Multi-XScience
Multi-XScience copied to clipboard
Multi-XScience: A Large-scale Dataset for Extreme Multi-document Summarization of Scientific Articles
trafficstars
Multi-XScience
Dataset for the EMNLP 2020 paper, Multi-XScience: A Large-scale Dataset for Extreme Multi-document Summarization of Scientific Articles.

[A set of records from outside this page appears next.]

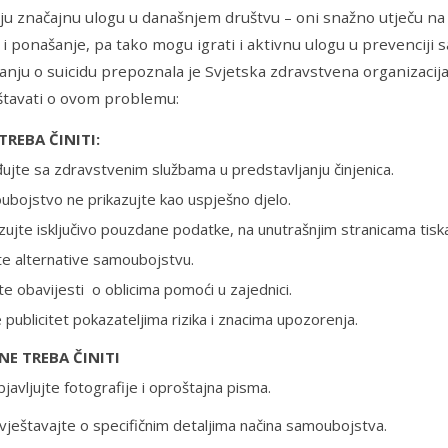
aju značajnu ulogu u današnjem društvu – oni snažno utječu na 
 i ponašanje, pa tako mogu igrati i aktivnu ulogu u prevenciji
vanju o suicidu prepoznala je Svjetska zdravstvena organizacij
štavati o ovom problemu:
TREBA ČINITI:
ujte sa zdravstvenim službama u predstavljanju činjenica.
bojstvo ne prikazujte kao uspješno djelo.
zujte isključivo pouzdane podatke, na unutrašnjim stranicama tiska
ite alternative samoubojstvu.
te obavijesti o oblicima pomoći u zajednici.
 publicitet pokazateljima rizika i znacima upozorenja.
NE TREBA ČINITI
javljujte fotografije i oproštajna pisma.
vještavajte o specifičnim detaljima načina samoubojstva.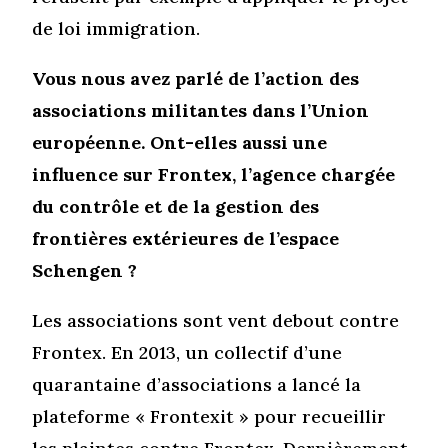
de loi immigration.
Vous nous avez parlé de l’action des
associations militantes dans l’Union
européenne. Ont-elles aussi une
influence sur Frontex, l’agence chargée
du contrôle et de la gestion des
frontières extérieures de l’espace
Schengen ?
Les associations sont vent debout contre
Frontex. En 2013, un collectif d’une
quarantaine d’associations a lancé la
plateforme « Frontexit » pour recueillir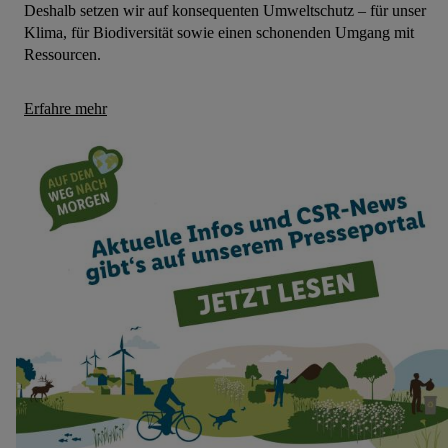
Deshalb setzen wir auf konsequenten Umweltschutz – für unser
Klima, für Biodiversität sowie einen schonenden Umgang mit
Ressourcen.
Erfahre mehr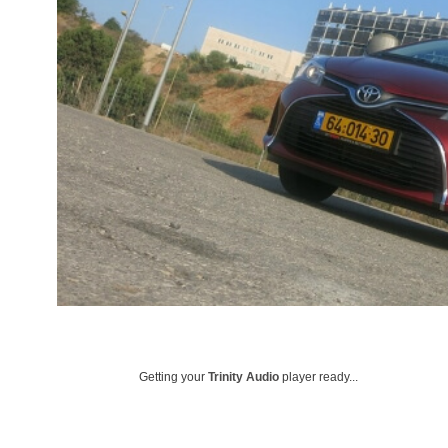
Getting your
Trinity Audio
player ready...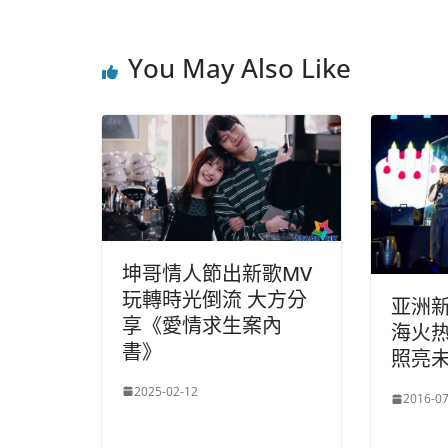
You May Also Like
坤哥情人節出新歌MV
玩轉時光倒流 大方分
亚洲
享《愛情求生案內
海火热
書》
照亮
2025-02-12
2016-07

Authors: Yao Lu, Yue Dong, Laurent Charlin
Appendix: model implementation and evaluation details.
Dataset Statistics
| train/val/test examples | average document length | summary length | number of references |
|---|---|---|---|
| 30,369/5,066/5,093 | 778.08 | 116.44 | 4.42 |
We also calculate the percentage of novel n-grams in the target summary of previous datasets. Three of them are single-document summarization datasets. Our dataset has the highest abstractiveness among all existing multi-document summarization datasets.

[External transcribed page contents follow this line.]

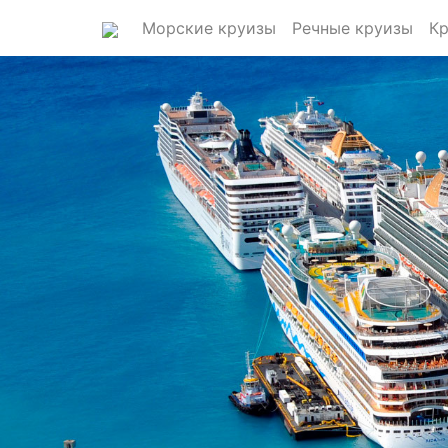
Морские круизы
Речные круизы
Кр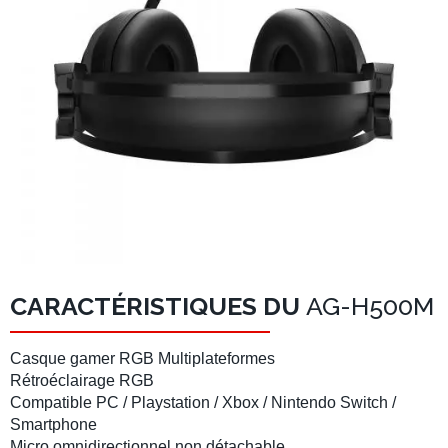
CARACTÉRISTIQUES DU
AG-H500M
Casque gamer RGB Multiplateformes
Rétroéclairage RGB
Compatible
PC / Playstation / Xbox / Nintendo Switch /
Smartphone
Micro
omnidirectionnel non détachable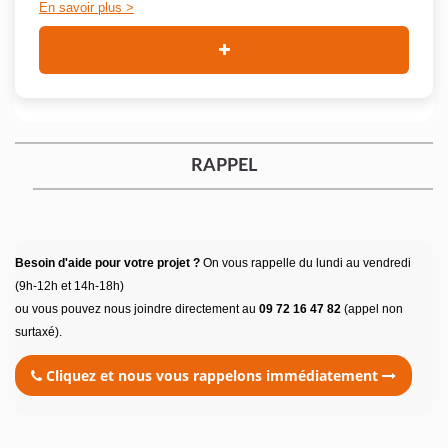
En savoir plus
RAPPEL
Besoin d'aide pour votre projet ?
On vous rappelle du lundi au vendredi
(9h-12h et 14h-18h)
ou vous pouvez nous joindre directement au
09 72 16 47 82
(appel non
surtaxé).
Cliquez et nous vous rappelons immédiatement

| Datasets | % of novel unigram | % of novel bi-grams | % of novel tri-grams | % of novel 4-grams |
|---|---|---|---|---|
| CNN-DailyMail (single) | 17.00 | 53.91 | 71.98 | 80.29 |
| NY Times (single) | 22.64 | 55.59 | 71.93 | 80.16 |
| XSum (single) | 35.76 | 83.45 | 95.50 | 98.49 |
| WikiSum | 18.20 | 51.88 | 69.82 | 78.16 |
| Multi-News | 17.76 | 57.10 | 75.71 | 82.30 |
| Multi-XScience | 42.33 | 81.75 | 94.57 | 97.62 |
Dataset Format
| key | description |
|---|---|
| aid | arxiv id (e.g. 2010.14235) |
| mid | microsoft academic graph id |
| abstract | text of paper abstract |
| ref_abstract | meta-information of reference papers |
| ref_abstract.cite_N | meta-information of reference paper cite_N (special cite symbol) |
| ref_abstract.cite_N.mid | reference paper's (cite_N) microsoft academic graph id |
| ref_abstract.cite_N.abstract | text of reference paper (cite_N) abstract |
Extended Usage
Our dataset is aligned with Microsoft Academic Graph. Anyone interested in the intersection of graph and summarization can use our dataset for exploration.